I was worried that Saturday Night Widows might be boring, but it wasn’t. I liked how Aikman teased out each woman’s story (including her own), weaving them through the year of monthly Saturday meetings, which provided the narrative infrastructure of the book. I enjoyed learning about each woman and how her individual arc of grief both differed from and mirrored that of other group members. Most of all, I liked these real, relatable women. I suspect that the book skips over a lot of the more private issues these women faced, but there was enough in here to give the reader a really good sense of who they were and what widowhood is like.

I discovered Aikman’s public Facebook page last night, and it was fun to see photos of the Saturday Night Widows and some recent updates about their lives. It’s rare to have the opportunity to follow up with characters in a book after you finish them, so this was a treat. I look forward to more updates on the page.

Finally, I started Saturday Night Widows on audio but thankfully transitioned to the print version about 1/3 of the way through. I can’t recommend the audio. The narrator is way too perky and upbeat – she’s a terrible match for the subject matter of Saturday Night Widows. She sounds like she should be narrating children’s books, not a memoir about widowhood. And her individual depictions of the six women were very exaggerated. I was so glad to switch to the print and let Aikman’s voice shine through, not the perky narrator’s.

I really enjoyed Saturday Night Widows and look forward to keeping up with these remarkable women via social media!

ENTRIES PROVIDED
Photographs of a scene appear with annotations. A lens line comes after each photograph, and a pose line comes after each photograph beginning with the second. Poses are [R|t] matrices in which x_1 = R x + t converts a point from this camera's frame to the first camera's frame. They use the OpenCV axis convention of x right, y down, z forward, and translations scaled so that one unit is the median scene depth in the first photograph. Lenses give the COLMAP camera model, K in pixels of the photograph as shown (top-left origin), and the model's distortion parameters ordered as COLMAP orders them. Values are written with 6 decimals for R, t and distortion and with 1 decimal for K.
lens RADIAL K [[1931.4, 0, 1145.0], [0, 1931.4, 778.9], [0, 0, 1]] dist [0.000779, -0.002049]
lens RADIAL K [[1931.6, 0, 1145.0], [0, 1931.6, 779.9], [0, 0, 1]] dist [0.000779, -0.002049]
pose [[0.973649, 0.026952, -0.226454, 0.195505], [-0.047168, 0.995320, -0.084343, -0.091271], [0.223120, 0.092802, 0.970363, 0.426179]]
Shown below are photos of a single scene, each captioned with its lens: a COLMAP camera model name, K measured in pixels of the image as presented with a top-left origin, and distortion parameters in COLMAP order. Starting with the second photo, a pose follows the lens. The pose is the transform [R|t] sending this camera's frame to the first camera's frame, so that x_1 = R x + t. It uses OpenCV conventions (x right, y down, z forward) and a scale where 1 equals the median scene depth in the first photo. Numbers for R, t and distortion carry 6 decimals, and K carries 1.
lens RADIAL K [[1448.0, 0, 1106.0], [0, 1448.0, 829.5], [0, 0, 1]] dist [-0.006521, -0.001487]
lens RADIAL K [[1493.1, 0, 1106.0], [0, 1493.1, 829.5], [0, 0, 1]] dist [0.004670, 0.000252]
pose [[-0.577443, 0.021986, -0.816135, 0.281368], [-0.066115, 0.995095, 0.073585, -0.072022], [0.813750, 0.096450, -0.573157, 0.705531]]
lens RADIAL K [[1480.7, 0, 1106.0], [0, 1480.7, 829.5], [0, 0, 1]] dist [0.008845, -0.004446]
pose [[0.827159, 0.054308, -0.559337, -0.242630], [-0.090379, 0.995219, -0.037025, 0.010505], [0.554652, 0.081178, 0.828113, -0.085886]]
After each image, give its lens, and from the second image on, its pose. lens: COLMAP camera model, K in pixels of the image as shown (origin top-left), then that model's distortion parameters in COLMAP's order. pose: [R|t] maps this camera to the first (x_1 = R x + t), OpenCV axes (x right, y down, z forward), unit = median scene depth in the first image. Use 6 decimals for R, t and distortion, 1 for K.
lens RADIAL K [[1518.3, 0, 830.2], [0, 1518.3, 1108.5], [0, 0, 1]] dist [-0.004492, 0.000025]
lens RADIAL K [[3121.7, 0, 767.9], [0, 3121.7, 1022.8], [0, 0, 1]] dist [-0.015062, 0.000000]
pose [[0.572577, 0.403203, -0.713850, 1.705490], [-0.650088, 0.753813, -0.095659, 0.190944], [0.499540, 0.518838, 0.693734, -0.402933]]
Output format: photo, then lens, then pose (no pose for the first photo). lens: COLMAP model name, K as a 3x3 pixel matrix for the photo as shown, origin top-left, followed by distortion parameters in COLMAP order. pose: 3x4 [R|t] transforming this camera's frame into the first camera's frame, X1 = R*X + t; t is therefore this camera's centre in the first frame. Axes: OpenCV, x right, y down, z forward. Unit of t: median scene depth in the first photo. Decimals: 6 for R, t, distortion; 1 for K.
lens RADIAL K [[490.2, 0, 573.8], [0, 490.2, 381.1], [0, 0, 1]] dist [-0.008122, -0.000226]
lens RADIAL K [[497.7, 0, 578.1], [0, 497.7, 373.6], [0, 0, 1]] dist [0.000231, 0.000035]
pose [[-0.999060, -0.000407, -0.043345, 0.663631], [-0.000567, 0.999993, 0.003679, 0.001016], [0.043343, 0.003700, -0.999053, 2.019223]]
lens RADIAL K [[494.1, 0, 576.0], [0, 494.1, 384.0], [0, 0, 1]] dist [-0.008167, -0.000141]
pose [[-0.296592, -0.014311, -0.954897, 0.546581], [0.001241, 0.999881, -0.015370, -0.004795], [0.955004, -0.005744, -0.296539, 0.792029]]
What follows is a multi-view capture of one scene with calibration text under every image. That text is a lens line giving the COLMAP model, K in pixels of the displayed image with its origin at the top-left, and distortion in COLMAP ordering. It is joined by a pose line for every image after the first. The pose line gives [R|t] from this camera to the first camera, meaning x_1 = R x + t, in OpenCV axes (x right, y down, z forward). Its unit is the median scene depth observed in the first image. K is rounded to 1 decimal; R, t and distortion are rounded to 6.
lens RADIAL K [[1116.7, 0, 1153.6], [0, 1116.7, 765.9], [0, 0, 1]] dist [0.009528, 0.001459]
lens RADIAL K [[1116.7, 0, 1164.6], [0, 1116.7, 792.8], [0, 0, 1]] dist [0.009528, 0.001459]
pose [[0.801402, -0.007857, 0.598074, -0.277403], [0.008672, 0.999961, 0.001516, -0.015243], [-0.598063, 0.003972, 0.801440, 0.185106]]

PROBLEM
From the review of Saturday Night Widows, echo the stretch from "I discovered Aikman’s" through "on the page." word for word. The listing has nothing to do with this exercise.

TASK OUTPUT
I discovered Aikman’s public Facebook page last night, and it was fun to see photos of the Saturday Night Widows and some recent updates about their lives. It’s rare to have the opportunity to follow up with characters in a book after you finish them, so this was a treat. I look forward to more updates on the page.